Prime minister Narendra Modi has time and again emphasised on making India a country where sanitation standards are high and Pathak, the real-life ‘Toilet Man’ who had devoted his life and energy in making the country a cleaner place by setting up public toilets and helping Indians from across social ranks to have access to clean sanitation, had made a substantial contribution towards realising the mission.
For Pathak, however, the journey was not easy. A noted social entrepreneur who founded Sulabh International, an Indian NGO which promotes among others, environmental sanitation, human rights, non-conventional sources of energy and waste management, Pathak was born in a Brahmin family in the eastern state of Bihar and his mission had earned him derision from his close ones.
The ‘Toilet Man’ name horrified Pathak’s family and fellow Brahmins and the community, considered the top-placed one in the Indian social hierarchy, was irked by his obsession with making public toilets since many considered toilets as an unclean place. But Pathak’s determination saw him blurring the caste and class lines.
Pathak understood the mission he had to accomplish after seeing the plight of manual scavengers, who had to remove human waste from “dry” toilets that had no water or flush. He even spent days with scavenger families in the late 1960s while he was doing doctoral research.
He was aghast to see people doing such an inhuman job and vowed to end the practice by building public and private toilets.
In 1970, Pathak founded Sulabh International, and in 1973, it made the first public toilet in the city of Arrah in his home state to prove that a twin-pit, pour-flush toilet system was possible.
The success saw Sulabh building nearly 1.3 household toilets and more than 10,000 public ones.
Besides, the organisation also made several thousands of toilet complexes for the urban poor in slum areas and crowded public areas. These featured not only toilets but also bathing zones and space for people to do laundry.
Users have to pay a nominal fee to use the complexes, some of which also offer cloakrooms, telephones and basic medical care. Millions of Indians are estimated to use them daily.
It’s not just making the toilets that concluded the mission. Pathak’s toilet designs for producing biogas are also being followed now in many underdeveloped countries.
“The results of Dr Pathak’s endeavours constitute one of the most amazing examples of how one person can impact the wellbeing of millions,” the Stockholm water prize nominating committee said in its citation in 2009.

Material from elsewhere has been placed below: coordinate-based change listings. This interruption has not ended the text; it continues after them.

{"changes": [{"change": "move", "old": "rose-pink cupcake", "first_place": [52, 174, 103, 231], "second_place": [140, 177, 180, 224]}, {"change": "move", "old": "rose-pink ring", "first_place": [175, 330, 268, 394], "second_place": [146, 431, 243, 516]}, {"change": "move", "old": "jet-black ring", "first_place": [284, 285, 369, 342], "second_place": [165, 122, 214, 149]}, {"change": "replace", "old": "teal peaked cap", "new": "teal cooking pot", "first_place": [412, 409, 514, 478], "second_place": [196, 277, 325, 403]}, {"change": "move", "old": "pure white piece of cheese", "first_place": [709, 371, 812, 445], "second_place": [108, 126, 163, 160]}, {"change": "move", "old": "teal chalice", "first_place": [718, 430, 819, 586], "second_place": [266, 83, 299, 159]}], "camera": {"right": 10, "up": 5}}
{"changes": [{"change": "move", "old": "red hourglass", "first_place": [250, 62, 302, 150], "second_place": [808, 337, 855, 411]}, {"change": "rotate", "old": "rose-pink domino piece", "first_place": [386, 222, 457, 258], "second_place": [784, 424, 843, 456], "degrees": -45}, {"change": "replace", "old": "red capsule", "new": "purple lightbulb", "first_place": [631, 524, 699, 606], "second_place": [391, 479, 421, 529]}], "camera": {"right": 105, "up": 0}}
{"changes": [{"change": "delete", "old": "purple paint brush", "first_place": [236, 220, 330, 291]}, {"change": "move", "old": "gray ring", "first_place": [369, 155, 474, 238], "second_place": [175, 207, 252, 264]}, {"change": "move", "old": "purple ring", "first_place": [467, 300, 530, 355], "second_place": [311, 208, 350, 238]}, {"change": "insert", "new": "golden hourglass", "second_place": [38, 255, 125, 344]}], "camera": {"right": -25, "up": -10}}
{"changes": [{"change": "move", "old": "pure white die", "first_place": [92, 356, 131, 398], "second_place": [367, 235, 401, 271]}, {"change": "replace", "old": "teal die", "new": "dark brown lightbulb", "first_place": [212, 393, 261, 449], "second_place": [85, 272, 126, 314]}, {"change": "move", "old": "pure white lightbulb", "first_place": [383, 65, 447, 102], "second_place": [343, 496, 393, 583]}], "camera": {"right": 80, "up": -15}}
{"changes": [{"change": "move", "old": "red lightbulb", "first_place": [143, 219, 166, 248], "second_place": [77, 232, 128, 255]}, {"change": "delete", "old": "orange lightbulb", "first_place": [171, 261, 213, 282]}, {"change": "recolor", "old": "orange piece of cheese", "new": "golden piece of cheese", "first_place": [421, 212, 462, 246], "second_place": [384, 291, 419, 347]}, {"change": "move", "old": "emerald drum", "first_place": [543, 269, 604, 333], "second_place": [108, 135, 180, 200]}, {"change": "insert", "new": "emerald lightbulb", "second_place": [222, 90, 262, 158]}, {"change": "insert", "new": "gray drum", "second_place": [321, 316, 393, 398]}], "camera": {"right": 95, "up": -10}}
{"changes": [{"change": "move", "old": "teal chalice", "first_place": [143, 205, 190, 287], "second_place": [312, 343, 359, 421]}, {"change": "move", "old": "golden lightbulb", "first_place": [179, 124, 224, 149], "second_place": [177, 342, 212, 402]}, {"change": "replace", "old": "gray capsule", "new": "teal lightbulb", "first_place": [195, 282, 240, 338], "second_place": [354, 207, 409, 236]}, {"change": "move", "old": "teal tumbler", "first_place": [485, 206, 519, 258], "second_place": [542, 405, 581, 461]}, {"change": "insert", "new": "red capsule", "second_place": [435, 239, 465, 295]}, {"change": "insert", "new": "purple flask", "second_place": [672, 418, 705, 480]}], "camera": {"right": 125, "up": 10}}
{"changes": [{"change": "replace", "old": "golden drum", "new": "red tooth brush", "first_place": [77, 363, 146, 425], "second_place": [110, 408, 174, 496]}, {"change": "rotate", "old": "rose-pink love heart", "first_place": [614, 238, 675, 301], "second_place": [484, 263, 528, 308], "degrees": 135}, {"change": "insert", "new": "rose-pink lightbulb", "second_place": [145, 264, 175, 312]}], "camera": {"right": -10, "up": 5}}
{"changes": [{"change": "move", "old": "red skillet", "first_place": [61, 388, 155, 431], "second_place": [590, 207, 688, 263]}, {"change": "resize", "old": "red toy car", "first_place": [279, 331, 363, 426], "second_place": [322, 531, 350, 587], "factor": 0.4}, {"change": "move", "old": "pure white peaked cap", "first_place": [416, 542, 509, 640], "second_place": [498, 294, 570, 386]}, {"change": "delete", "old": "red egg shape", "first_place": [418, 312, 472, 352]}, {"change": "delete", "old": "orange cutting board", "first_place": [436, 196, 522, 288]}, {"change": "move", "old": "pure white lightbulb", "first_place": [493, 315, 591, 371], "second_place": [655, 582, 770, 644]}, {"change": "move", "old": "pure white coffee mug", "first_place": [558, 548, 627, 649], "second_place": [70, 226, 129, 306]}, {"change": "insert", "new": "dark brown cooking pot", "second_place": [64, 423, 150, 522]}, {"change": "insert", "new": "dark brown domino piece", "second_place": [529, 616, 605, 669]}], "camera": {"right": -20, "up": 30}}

The death of Pathak, a sociology graduate, at Delhi’s elite All India Institute for Medical Sciences was mourned in all quarters. Modi said on X, formerly called Twitter, that Pathak’s death was “a profound loss” for the nation.
“He was a visionary who worked extensively for societal progress and empowering the downtrodden,” he said, adding that Pathak had “made it his mission to build a cleaner India”.
Palaniappan Chidambaram, a former finance minister of India and a leader of the opposition Indian National Congress who knew Pathak personally, described him as someone who “toiled all his life to introduce sanitation to the people of India” and paid tribute to “his farsightedness and missionary work in the field of sanitation”, The Guardian reported.